Et moi, j'étais en France, entre 1986 et 1991. Tous les produits, à l'époque, qui venaient de Gaza, étaient marqués «made in Israël». J'ai posé la question plusieurs fois au marché central de Paris. Cela m'intéressait de le savoir. On m'a dit et répété plusieurs fois que les produits de Gaza arriveraient en France avec l'étiquette «Made in Gaza». Gaza n'est pas un état, mais tant pis. À aucun moment, pendant presque trois mois et demi de recherche sur le marché principal de Paris, il y a eu l'étiquette «Made in Gaza». C'était en 1991.

On nous a dit depuis 1992 que cela serait local. Je suis un fin observateur du marché ici et en France, depuis l992 jusqu'à maintenant, je n'ai jamais vu une étiquette «Made in Gaza» ou des territoires occupés ou administrés comme on le dit en Israël. Ils sont administrés par les Israéliens, pas occupés. Non, je ne crois pas d'une manière directe pour répondre à votre question.

Le sénateur Corbin: Il faudrait être plus spécifique. Dans le secteur du textile où travaillent de nombreux Palestiniens, en territoire d'Israël proprement dit, chaque jour, ils traversent la ligne pour aller travailler en territoire d'Israël. C'est un fait?

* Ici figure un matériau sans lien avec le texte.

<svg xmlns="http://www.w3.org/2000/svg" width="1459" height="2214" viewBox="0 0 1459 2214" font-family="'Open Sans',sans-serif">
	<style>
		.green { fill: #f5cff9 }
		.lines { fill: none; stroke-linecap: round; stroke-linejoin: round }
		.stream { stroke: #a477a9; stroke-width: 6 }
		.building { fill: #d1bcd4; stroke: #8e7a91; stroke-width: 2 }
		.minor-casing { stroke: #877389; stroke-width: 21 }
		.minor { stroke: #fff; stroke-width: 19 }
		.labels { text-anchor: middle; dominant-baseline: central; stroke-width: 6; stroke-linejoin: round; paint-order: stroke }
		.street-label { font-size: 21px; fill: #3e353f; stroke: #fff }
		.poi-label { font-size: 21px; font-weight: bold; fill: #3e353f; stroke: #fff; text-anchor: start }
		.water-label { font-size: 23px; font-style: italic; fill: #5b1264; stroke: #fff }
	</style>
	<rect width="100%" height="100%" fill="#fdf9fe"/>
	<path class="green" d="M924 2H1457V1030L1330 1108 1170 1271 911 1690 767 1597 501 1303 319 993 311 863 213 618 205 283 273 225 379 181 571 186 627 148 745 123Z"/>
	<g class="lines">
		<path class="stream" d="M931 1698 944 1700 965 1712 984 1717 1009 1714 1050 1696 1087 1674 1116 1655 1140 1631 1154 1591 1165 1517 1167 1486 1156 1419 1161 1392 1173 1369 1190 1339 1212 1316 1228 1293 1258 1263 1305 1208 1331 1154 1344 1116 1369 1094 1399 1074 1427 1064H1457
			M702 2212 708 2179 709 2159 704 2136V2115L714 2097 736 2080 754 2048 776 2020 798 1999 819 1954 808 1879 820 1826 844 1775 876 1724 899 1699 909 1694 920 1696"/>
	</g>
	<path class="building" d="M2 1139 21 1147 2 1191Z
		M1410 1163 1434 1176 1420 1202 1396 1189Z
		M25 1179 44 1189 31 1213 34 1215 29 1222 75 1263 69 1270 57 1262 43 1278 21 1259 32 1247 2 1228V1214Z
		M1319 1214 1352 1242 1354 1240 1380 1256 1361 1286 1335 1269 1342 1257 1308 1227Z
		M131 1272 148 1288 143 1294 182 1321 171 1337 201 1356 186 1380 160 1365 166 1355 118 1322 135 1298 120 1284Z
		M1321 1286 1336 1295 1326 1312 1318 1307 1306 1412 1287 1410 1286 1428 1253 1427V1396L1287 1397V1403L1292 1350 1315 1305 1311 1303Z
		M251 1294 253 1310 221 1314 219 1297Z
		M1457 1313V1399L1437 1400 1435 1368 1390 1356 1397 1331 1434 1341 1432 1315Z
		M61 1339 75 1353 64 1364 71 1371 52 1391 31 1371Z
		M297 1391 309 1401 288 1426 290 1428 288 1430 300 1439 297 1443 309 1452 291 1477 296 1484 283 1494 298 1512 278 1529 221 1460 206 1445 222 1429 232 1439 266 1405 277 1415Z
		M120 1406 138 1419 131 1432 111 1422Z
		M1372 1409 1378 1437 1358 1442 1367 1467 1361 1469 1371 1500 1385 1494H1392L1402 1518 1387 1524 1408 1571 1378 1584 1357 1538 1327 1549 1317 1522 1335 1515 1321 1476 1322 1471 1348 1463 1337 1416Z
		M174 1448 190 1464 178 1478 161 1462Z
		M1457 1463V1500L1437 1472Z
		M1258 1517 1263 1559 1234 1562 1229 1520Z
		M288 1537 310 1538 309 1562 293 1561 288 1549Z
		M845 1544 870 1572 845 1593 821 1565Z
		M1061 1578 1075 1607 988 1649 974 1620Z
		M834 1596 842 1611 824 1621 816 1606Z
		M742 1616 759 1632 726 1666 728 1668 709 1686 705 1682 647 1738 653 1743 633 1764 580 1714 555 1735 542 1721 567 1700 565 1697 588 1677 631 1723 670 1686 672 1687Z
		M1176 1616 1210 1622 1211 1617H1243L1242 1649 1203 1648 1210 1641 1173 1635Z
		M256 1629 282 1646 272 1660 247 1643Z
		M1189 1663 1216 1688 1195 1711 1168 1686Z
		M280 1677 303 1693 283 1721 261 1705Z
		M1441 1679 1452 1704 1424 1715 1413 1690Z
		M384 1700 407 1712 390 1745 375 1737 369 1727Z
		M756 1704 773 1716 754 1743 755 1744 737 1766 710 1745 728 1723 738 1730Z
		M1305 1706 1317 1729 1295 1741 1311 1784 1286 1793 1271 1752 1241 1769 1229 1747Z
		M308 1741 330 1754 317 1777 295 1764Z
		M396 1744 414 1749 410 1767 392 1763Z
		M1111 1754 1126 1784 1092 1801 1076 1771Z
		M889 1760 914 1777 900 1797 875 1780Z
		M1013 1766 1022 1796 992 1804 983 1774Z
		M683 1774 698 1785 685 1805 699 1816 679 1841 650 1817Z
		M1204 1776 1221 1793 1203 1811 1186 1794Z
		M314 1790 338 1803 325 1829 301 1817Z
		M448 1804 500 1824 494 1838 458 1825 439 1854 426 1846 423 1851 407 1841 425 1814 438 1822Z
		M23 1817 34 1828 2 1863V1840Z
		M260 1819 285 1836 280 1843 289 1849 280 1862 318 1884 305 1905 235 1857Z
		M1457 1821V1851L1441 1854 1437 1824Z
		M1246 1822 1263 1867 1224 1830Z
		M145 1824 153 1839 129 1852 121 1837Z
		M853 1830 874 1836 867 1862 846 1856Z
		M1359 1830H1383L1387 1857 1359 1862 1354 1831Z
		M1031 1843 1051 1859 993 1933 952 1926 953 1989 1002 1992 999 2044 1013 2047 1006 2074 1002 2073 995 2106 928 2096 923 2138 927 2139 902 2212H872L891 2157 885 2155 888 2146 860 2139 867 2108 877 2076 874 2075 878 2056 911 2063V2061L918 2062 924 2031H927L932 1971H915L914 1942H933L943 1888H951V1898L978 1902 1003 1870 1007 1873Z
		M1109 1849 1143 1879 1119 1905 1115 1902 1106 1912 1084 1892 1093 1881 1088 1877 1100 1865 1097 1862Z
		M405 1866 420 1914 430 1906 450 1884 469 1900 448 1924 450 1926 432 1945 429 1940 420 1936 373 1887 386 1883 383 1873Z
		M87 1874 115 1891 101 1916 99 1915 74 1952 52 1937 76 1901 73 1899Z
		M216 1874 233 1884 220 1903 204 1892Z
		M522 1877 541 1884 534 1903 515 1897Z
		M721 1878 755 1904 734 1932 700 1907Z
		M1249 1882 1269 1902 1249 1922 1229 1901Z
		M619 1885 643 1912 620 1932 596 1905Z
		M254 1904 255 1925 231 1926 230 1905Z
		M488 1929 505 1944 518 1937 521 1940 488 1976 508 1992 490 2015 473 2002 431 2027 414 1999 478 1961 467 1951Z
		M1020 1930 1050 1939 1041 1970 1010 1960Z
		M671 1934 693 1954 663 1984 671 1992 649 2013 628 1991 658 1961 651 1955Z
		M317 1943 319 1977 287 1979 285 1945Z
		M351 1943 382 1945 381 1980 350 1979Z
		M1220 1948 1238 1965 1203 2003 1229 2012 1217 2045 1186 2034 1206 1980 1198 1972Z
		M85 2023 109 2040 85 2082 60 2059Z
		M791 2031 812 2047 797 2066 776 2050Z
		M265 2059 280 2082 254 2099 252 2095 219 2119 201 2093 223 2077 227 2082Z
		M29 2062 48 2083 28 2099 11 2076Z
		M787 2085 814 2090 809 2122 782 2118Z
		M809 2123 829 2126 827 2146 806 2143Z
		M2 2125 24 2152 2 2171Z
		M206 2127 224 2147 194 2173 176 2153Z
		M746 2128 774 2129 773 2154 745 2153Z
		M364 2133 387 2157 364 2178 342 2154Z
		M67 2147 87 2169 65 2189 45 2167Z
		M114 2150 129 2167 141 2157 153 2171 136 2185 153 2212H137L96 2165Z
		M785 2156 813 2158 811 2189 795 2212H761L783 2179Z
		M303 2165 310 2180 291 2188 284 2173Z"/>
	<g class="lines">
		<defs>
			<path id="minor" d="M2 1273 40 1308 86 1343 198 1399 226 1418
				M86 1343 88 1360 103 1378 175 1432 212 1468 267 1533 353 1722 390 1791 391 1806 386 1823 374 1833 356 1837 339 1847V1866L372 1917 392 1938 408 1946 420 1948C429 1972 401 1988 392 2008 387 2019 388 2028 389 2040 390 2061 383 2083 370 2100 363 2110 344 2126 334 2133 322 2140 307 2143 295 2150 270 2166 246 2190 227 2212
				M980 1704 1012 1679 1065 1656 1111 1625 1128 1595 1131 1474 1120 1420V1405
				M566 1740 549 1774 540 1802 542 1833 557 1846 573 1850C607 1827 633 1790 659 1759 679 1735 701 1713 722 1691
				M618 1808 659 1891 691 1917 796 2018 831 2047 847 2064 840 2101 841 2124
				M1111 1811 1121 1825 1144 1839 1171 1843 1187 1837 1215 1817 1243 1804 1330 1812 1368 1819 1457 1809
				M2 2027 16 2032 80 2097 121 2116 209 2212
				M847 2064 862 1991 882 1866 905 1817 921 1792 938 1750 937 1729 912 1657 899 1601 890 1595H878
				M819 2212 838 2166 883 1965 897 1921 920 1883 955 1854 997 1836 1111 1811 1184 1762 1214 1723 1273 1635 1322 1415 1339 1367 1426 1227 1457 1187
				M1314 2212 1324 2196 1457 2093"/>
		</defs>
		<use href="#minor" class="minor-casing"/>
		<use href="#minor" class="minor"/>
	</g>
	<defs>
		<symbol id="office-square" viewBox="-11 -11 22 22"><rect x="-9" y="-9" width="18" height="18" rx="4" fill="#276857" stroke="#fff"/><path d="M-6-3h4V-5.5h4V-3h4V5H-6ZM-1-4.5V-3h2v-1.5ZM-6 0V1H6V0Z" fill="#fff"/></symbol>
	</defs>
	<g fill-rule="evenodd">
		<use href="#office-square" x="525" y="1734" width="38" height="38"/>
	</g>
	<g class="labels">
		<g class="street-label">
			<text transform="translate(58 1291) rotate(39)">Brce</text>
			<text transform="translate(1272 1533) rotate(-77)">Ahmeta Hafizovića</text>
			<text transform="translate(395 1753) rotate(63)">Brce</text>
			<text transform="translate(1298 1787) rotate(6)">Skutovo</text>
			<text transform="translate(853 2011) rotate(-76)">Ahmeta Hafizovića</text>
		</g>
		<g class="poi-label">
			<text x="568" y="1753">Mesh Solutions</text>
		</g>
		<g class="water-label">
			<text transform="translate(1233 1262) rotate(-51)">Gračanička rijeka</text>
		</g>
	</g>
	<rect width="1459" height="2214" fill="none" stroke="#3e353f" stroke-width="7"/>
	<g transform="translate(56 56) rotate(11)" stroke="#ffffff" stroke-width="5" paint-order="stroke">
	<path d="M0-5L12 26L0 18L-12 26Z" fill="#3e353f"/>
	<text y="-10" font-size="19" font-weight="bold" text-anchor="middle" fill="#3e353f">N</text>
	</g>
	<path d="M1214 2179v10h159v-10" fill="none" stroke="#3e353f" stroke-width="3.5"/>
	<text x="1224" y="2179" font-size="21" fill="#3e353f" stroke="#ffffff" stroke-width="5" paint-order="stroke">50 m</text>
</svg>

M. Mahmoud: Ils travaillent surtout dans la construction.

Le sénateur Corbin: D'après mes informations, ils travaillent dans les textiles. La situation actuelle ne leur est-elle pas défavorable?

M. Mahmoud: Est-ce que vous croyez dans ce cas que leur salaire va être augmenté?

Le sénateur Corbin: Ils sont empêchés d'y aller en nombre usuel à cause de la situation développée depuis l'accession au pouvoir du gouvernement israélien actuel.

Ils ne peuvent pas y aller aussi facilement et en aussi grand nombre. Dois-je conclure que les Palestiniens sont défavorisés par le contexte politique actuel et qu'ils continueront à l'être si nous allons de l'avant avec cet accord?

M. Mahmoud: Sans hésitation, je dirais oui, ils continueront d'être défavorisés. Du moment où vous n'avez pas uns structure étatique qui vous permette de défendre vos droits, vous êtes défavorisés. Pour gagner votre salaire, vous êtes obligés d'aller de l'autre côté des frontières des États-Unis pour travailler et revenir le soir chez vous. Où se situe le traitement de faveur dans ce cas? Il n'y a pas d'intérêt à ce que les Palestiniens l'essaient et, avec l'ancien gouvernement, ce n'était pas meilleur. Les frontières étaient bloquées, pendant des semaines.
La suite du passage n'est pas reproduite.